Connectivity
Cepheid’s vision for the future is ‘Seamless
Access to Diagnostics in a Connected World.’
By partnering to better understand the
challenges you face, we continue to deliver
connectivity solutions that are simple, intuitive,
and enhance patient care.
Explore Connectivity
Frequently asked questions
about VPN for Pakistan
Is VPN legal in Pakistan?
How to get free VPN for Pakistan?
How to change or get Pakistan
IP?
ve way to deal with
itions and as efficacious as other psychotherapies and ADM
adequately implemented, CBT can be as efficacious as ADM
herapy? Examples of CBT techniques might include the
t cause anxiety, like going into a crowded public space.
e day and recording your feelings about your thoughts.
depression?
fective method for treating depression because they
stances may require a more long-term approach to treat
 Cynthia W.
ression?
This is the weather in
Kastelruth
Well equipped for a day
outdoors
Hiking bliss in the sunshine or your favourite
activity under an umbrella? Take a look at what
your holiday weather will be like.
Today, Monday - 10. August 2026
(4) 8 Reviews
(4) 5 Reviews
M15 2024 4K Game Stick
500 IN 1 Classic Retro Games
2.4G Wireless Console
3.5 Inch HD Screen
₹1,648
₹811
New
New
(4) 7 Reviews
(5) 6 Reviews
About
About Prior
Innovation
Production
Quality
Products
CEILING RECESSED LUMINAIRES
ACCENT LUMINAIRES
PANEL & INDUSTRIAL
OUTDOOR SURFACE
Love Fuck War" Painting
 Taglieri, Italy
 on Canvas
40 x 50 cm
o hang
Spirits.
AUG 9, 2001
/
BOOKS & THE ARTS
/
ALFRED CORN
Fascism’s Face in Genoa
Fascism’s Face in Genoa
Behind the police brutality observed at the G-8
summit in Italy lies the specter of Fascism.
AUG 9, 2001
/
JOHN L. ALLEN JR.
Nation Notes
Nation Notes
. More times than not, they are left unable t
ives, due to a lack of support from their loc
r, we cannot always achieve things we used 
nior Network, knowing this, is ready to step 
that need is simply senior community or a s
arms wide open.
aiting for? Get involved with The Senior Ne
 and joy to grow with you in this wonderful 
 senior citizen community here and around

> Your assignment
Using the entries above, quote each line verbatim from the first through the line that contains "How to get free VPN for Pakistan?".

> Written answer
Connectivity
Cepheid’s vision for the future is ‘Seamless
Access to Diagnostics in a Connected World.’
By partnering to better understand the
challenges you face, we continue to deliver
connectivity solutions that are simple, intuitive,
and enhance patient care.
Explore Connectivity
Frequently asked questions
about VPN for Pakistan
Is VPN legal in Pakistan?
How to get free VPN for Pakistan?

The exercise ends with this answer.